KUALA LUMPUR: A prominent US-based Turkish scholar has weighed in on a raging debate in Malaysia over the move to consider ratifying a United Nations convention that will commit the government to ending all forms of racial discrimination and guarantee equal rights to all races.
Mustafa Akyol, an award-winning author on contemporary Muslim issues, said Muslim groups who oppose the International Convention on the Elimination of All Forms of Racial Discrimination, or ICERD, should study the policies of past Islamic powers including the Ottoman caliphate with regards to equality.

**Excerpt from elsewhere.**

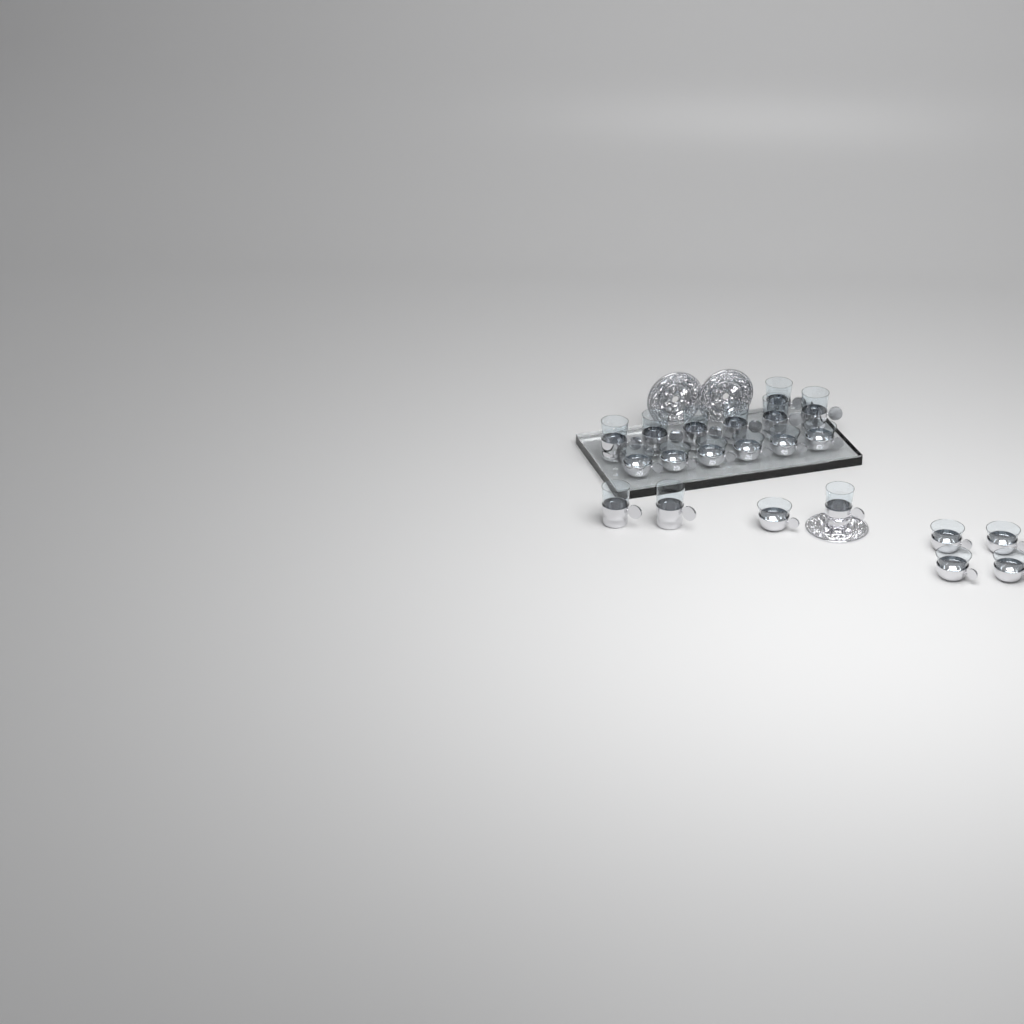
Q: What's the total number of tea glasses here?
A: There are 10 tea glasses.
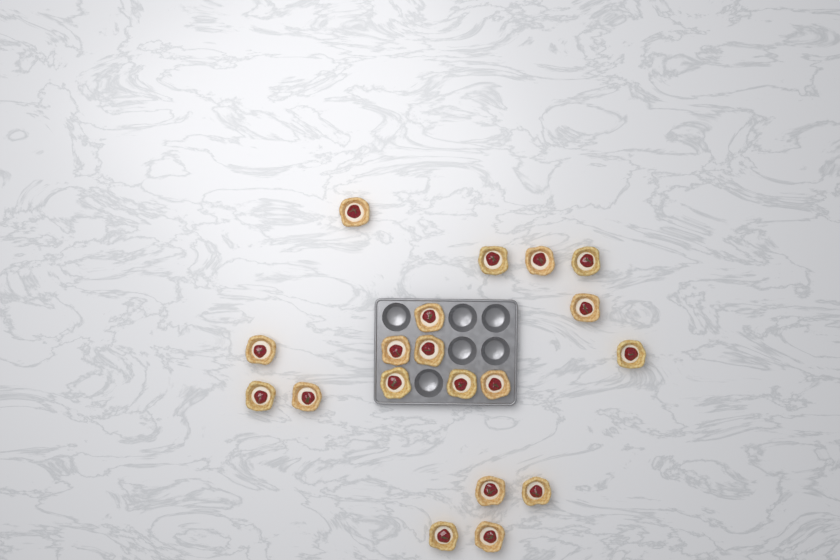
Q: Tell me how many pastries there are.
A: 19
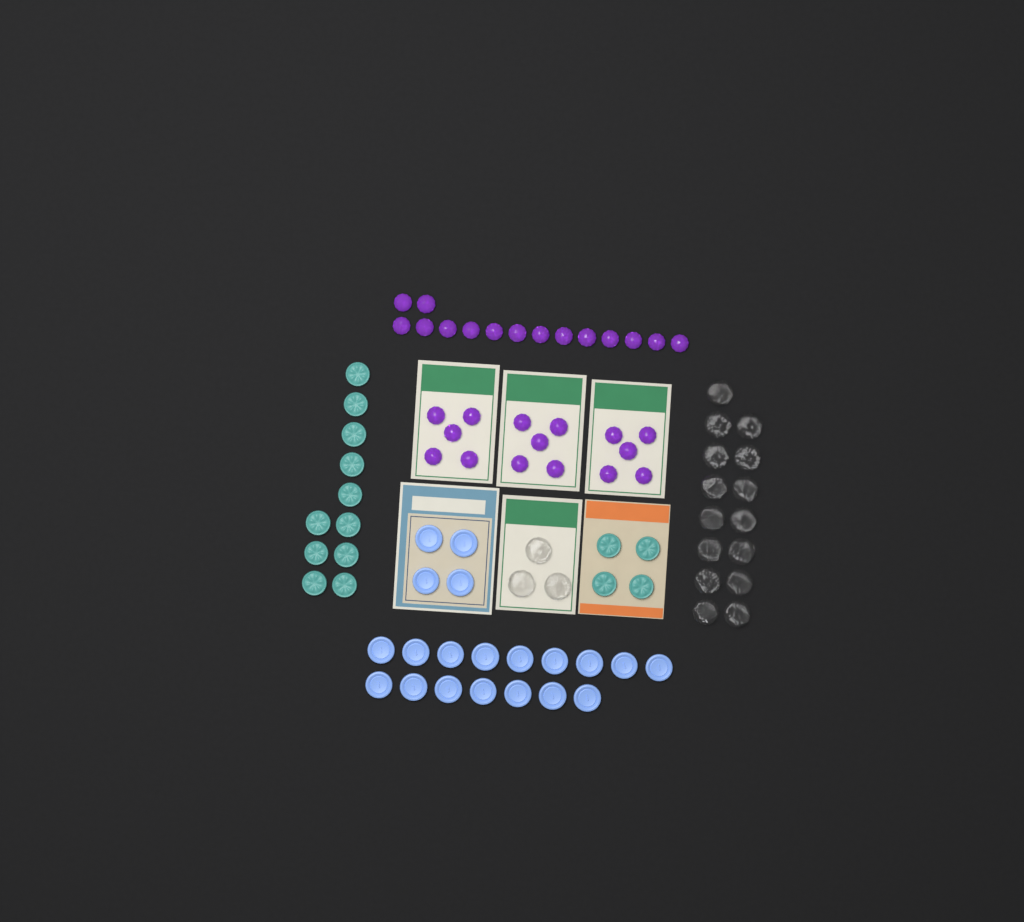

“I would recommend that all those in Malaysia who oppose the ICERD on Islamic grounds read the Ottoman Constitution of 1876. It reads:
“‘All subjects of the empire are called Ottomans, without distinction whatever faith they profess… [And] All Ottomans are equal in the eyes of the law. They have the same rights, and owe the same duties towards their country, without prejudice to religion.’
“This was the ICERD that the Ottoman Empire, the very seat of the caliphate, accepted 150 years ago. Why should Malaysia stay behind?” Akyol told FMT, when asked to comment on protests from Umno, PAS and several Muslim groups over Malaysia joining the international treaty.
Malaysia is among a handful of countries that have neither signed nor ratified the treaty.
The treaty provides individuals worldwide with a mechanism for complaints over issues of racial discrimination, among others, and is enforceable against member states.
Specifically, it obliges parties to eliminate racial discrimination in all forms including in public institutions as well as in government policies, the issue at the heart of the opposition from Malay groups.
They say ratifying ICERD will undermine the special position of the Malays, including provisions to allow quotas in public institutions, as spelt out in Article 153 of the Federal Constitution.
They are also opposed to the ICERD’s timeline on member countries to end affirmative action programmes, which they say would be a death knell for Malaysia’s decades-old Bumiputera policy.
Others have also warned that the ICERD is based on a Western value system, and that accepting it would open the floodgates to other values that the Malaysian government would be bound to accept.
Akyol, whose last visit to Malaysia in 2017 ended dramatically after his lecture tour was abruptly halted by Islamic authorities in Kuala Lumpur, said justifying one’s opposition to the ICERD with Islamic arguments was self-defeating.
“If those who argue against ICERD have Islamic arguments in their mind, there are counter Islamic arguments as well,” he added.
He said the argument that ICERD would abolish Bumiputera rights was counter-productive in lifting the community economically.
“Relying on an advantageous status granted by the state is actually not beneficial for any group,” said Akyol. “It makes members of that group lazy, rather than pushing them to work hard to use their full potential.”
He gave the analogy of a football match with rules favouring a particular team.
“Not only would that be unfair to other teams, it would also make the favoured team much less dedicated and disciplined than what it could be.”
Akyol said the opposition by some Muslim groups to the ICERD could be due to an inability to emerge from the classical Islamic system which divides Muslim and non-Muslim citizens.
He said such a system had been overtaken by historical realities.
“Yes, that was the historical experience of Muslims, but not a divinely ordained blueprint valid for all ages,” said Akyol.
He said the Ottoman empire realised this in the middle of the 19th century and abolished the dhimmi system, giving Christians and Jews of the empire equal citizenship with Muslims.
He said it was time that Muslims learnt to accept values that are Islamic even though they originate from the “un-Islamic” West.
“Western norms will tell you that every religious community has the right to worship freely. Is this un-Islamic? No, it is in harmony with the Quranic principle of ‘no compulsion in religion’.”
He said besides religious texts and traditions, humanity was expected to act with reason and conscience.
“And those who use them in good faith, no matter which religion or culture they come from, can come up with good ideas and principles.”